The lady shook her head, clutching the child even more tightly to her chest.
It was peculiar. Hadn’t the man said that there would be no one else? Surely, he would have known of the presence of a family of three next door?
What was stranger than that, though, was the state of the little girl. Unlike the man, the lady or the slumbering child, she appeared far, far healthier. She was hale and hearty enough to stand about and locomote– albeit somewhat clumsily–, doing so with confidence and purpose. She wasn’t as visibly malnourished or concerned as the lady or the man had been, and even when presented with the brief possibility of being stabbed and shot she only reacted by flinching backwards slightly.

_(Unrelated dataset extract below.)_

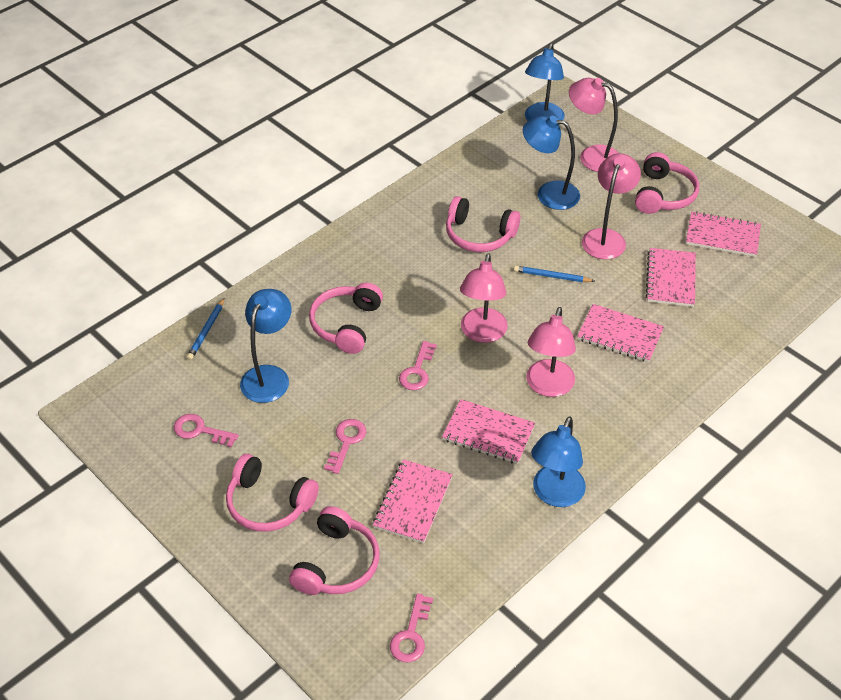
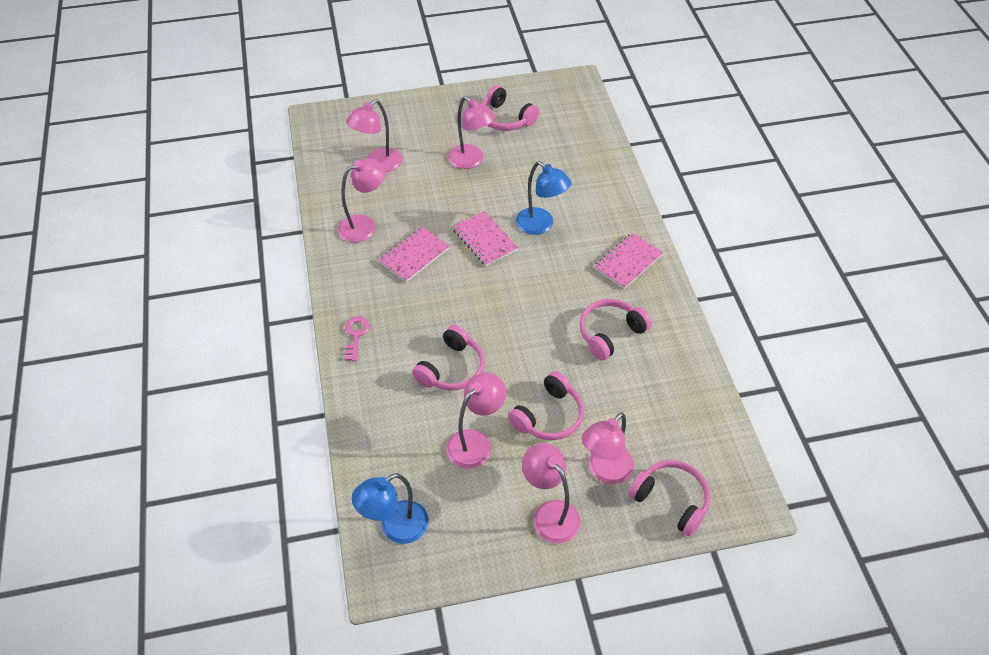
blue lamp: 4 -> 2
blue pencil: 2 -> 0
pink key: 4 -> 1
pink lamp: 4 -> 6
pink notebook: 5 -> 3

Soleiman gave Rumi a brief glance, seeing as she had picked the little girl up and had taken to carrying her in her arms.
He felt a brief flutter in his heart, immediately followed up by a pang of pain at the disappointment he had for himself for feeling that in such an inappropriate situation.
“Please, madam,” Soleiman insisted. “We have food, water and warmth. We also have some professionals who can help you get better!”
She continued holding onto her child, her eyes darting between the three of them, very briefly landing on the sight of Qingxi’s finger being mere centimetres from the trigger.
Soleiman gestured to her, and she stowed the gun.
“Please, madam?” Rumi pleaded, hoisting the little girl up and making sure that she was comfortable where she was. “You’ll be safer with us than out here, I promise.”
Perhaps put to ease by Qingxi finally stowing her gun, or perhaps realising that the three of them weren’t going to give in anytime soon, the lady assented. And, though it took a little work helping her to her feet, it didn’t take long for the six of them to begin making their way back to the flotilla.